Ter-Petrosian supporters, rather than government loyalists, have become the first Armenian citizens imprisoned for election-related crimes. A court in the eastern town of Gavar sentenced two of them on April 11 to three years in prison for allegedly pressuring the chairwoman of a local election commission to forge the vote protocol in Ter-Petrosian’s (and strangely enough, other major candidates’) favor. The commission chief got off with a suspended jail term in a trial denounced as a travesty of justice by the oppositionists’ lawyers (Haykakan Zhamanak, April 12). Nobody has been prosecuted so far, however, in connection with the beatings of dozens of Ter-Petrosian supporters, vote buying, multiple voting and other irregularities reported on election day, irregularities that helped Sarkisian score a first-round victory in what was arguably the most violent election in Armenia’s history.

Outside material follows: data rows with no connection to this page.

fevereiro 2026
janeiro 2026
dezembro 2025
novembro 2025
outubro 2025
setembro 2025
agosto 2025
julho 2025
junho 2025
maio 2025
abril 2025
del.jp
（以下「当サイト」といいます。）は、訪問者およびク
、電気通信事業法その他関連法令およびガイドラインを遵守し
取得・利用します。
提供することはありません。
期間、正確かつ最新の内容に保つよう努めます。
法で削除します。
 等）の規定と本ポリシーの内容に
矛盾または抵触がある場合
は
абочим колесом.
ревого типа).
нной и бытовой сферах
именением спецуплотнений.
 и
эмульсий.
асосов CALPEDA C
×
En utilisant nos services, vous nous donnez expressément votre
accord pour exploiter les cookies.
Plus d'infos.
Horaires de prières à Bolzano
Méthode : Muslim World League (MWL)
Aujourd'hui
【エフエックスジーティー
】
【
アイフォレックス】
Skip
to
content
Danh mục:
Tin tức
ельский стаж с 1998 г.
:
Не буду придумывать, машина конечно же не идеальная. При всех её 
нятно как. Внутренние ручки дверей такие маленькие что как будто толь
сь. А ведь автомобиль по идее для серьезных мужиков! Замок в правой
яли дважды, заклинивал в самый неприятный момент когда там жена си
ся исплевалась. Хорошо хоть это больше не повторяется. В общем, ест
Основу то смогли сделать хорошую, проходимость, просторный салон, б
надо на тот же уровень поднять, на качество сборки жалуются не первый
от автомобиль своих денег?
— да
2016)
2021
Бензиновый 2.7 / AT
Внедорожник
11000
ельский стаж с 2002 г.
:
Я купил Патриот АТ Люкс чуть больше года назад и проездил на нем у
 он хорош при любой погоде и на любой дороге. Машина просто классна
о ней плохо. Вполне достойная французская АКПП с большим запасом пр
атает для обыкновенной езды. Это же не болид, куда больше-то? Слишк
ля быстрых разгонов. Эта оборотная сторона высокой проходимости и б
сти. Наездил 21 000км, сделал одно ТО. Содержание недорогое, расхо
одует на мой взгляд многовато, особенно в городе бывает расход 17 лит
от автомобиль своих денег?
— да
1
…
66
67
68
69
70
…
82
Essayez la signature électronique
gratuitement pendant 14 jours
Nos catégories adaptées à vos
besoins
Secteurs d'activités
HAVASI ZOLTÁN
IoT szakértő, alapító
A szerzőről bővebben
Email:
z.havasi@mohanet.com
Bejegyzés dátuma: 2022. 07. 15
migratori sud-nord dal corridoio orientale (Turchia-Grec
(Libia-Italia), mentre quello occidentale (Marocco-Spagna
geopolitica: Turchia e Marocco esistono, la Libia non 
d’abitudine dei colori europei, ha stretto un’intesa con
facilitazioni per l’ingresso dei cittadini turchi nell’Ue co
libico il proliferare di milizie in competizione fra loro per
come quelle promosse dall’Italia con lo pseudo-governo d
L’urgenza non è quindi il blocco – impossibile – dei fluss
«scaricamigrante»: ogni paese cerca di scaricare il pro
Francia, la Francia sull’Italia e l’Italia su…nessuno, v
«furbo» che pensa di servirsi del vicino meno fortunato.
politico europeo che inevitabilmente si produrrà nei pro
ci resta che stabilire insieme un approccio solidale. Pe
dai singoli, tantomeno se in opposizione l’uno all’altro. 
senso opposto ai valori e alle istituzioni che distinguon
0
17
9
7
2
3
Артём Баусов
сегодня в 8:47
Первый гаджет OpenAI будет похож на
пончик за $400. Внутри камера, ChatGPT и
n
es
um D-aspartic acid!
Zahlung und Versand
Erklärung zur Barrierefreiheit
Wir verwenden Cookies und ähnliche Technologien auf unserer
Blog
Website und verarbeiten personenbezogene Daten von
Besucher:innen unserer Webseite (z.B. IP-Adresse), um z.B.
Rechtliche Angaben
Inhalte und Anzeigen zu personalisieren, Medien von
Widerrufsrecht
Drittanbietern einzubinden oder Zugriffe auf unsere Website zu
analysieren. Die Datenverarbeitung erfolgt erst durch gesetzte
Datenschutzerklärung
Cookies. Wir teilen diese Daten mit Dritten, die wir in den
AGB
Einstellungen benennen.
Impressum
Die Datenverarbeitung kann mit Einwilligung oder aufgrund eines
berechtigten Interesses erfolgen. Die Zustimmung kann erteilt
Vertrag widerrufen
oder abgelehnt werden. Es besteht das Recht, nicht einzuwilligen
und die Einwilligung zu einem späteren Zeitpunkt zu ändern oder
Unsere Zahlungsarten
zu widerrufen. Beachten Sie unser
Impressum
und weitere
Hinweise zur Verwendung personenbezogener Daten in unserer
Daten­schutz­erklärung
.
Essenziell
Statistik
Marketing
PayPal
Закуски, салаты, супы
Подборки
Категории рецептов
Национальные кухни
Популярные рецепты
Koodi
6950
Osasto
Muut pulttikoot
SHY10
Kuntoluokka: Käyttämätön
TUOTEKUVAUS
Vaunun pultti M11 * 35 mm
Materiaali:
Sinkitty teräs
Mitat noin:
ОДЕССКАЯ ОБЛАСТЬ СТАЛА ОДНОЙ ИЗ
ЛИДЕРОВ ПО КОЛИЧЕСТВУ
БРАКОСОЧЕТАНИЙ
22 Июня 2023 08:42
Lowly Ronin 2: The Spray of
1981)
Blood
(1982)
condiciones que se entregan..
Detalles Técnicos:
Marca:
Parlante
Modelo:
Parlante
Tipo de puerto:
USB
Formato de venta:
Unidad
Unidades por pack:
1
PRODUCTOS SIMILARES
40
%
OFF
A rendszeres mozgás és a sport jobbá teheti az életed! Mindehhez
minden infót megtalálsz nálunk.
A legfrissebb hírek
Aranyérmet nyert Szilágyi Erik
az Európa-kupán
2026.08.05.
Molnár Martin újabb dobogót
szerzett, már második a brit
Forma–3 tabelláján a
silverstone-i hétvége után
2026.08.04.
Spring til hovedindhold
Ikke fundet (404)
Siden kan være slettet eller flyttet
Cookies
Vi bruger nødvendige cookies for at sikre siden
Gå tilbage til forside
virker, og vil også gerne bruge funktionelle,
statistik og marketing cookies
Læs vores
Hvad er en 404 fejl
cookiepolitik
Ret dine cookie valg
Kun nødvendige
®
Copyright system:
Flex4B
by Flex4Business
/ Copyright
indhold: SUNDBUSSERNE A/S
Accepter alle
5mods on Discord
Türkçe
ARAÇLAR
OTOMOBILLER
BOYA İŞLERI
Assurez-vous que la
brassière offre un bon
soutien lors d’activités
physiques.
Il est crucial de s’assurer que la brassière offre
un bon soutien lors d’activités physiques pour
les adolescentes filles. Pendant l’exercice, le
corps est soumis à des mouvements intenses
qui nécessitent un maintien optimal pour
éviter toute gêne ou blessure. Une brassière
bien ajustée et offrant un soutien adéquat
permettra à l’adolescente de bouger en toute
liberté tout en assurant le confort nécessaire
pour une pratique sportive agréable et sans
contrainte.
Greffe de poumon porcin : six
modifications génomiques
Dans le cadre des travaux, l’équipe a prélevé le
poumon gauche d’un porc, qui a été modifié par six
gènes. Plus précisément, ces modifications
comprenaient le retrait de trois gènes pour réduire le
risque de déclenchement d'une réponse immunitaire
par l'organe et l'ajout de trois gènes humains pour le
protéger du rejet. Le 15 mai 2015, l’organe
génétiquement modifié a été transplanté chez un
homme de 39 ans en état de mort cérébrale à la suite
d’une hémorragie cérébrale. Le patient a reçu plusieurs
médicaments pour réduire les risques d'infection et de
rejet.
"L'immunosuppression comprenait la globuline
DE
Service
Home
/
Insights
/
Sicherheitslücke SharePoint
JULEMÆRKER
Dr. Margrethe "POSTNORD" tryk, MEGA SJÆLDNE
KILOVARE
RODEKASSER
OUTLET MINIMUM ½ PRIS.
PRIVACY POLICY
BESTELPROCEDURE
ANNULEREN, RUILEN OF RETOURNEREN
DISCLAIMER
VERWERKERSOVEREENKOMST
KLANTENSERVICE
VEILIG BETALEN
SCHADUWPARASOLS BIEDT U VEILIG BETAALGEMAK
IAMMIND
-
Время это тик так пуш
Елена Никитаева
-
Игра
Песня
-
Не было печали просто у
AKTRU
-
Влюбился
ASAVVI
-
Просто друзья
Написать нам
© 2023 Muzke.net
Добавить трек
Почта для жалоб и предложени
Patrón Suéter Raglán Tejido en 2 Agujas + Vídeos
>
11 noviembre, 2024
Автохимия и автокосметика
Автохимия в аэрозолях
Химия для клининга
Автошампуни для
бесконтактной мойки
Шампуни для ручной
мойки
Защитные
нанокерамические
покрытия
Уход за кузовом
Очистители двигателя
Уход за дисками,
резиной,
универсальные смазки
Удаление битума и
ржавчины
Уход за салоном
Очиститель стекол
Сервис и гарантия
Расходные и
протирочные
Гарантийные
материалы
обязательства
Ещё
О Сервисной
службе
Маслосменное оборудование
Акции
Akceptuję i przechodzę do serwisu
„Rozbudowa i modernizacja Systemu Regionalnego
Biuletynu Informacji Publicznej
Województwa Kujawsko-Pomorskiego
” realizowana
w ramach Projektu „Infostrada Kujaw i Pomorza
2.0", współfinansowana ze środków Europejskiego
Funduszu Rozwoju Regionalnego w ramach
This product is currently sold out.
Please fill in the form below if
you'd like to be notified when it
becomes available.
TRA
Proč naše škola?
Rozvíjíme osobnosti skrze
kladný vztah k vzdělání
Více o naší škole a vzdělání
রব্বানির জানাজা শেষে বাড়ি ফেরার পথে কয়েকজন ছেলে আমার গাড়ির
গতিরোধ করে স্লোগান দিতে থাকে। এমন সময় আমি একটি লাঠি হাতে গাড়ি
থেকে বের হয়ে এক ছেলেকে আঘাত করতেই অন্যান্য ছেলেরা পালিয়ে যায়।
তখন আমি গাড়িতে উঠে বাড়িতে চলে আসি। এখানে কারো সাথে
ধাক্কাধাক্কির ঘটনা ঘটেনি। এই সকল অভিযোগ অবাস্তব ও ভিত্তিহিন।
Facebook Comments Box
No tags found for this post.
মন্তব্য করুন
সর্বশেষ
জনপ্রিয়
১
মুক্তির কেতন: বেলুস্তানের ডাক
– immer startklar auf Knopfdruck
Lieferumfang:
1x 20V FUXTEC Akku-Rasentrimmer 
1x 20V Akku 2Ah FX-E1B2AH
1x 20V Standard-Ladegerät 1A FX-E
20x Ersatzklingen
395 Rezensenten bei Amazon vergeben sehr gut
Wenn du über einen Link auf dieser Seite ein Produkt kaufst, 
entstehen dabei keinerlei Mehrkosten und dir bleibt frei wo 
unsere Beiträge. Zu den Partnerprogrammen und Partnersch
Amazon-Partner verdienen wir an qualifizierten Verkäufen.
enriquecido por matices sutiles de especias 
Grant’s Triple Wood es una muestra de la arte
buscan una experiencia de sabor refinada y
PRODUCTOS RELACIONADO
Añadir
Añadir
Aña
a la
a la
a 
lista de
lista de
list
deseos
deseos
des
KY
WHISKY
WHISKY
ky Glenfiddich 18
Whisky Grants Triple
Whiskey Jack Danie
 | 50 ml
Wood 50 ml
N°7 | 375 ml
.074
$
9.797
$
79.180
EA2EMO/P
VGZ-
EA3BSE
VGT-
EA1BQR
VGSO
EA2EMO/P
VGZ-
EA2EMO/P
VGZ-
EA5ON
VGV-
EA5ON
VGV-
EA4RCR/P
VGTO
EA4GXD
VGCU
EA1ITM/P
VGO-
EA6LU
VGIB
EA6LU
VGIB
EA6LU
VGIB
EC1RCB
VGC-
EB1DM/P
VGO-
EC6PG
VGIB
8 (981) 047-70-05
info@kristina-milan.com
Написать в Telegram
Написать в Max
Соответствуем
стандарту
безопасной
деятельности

Sarkisian has thus stuck to his hawkish predecessor Robert Kocharian’s uncompromising stance on the opposition, betraying a deep sense of insecurity and making a mockery of his pledges to “deepen democratic reforms.” The pledge was made in a power-sharing agreement signed between his Republican Party and three other pro-establishment parties on March 21. Their coalition cabinet is expected to be formed by the end of this week. Sarkisian appointed the long-time chairman of the Armenian Central Bank, Tigran Sarkisian (no relation to Serzh) as prime minister immediately after his inauguration.

The new Armenian leader appears to have calculated that the benefits of continued repression outweigh the resulting internal and external risks. With the vast majority of his associates in jail or on the run, Ter-Petrosian has so far refrained from defying a de facto government ban on opposition rallies. He may well be waiting for the regime to bow to mounting pressure from the European Union and the United States to enter into discussions with the opposition, release all political prisoners, restore civil liberties and agree to an independent investigation into the unrest of March 1.

As always, the United States is more assertive than the EU, having threatened to freeze multimillion-dollar economic assistance to Armenia. And unlike European leaders, President George W. Bush declined to send a congratulatory message to Sarkisian. Matthew Bryza, the U.S. deputy assistant secretary of state for European and Eurasian affairs, attended the inauguration but made it clear to Sarkisian that he had to take “dramatic steps” to repair damage caused to U.S.-Armenian relations (RFE/RL Armenia Report, April 9). Bryza also used the occasion to meet with some of the few Ter-Petrosian allies not arrested by the authorities as well as with the wives of several prominent detainees.

In separate statements issued on April 8, the International Crisis Group (ICG) and Human Rights Watch again condemned the Armenian crackdown and urged the West to put pressure on Yerevan. “Unless prompt steps are taken to address the crisis, the United States and EU should suspend foreign aid and put on hold negotiations on further and closer cooperation,” said the ICG.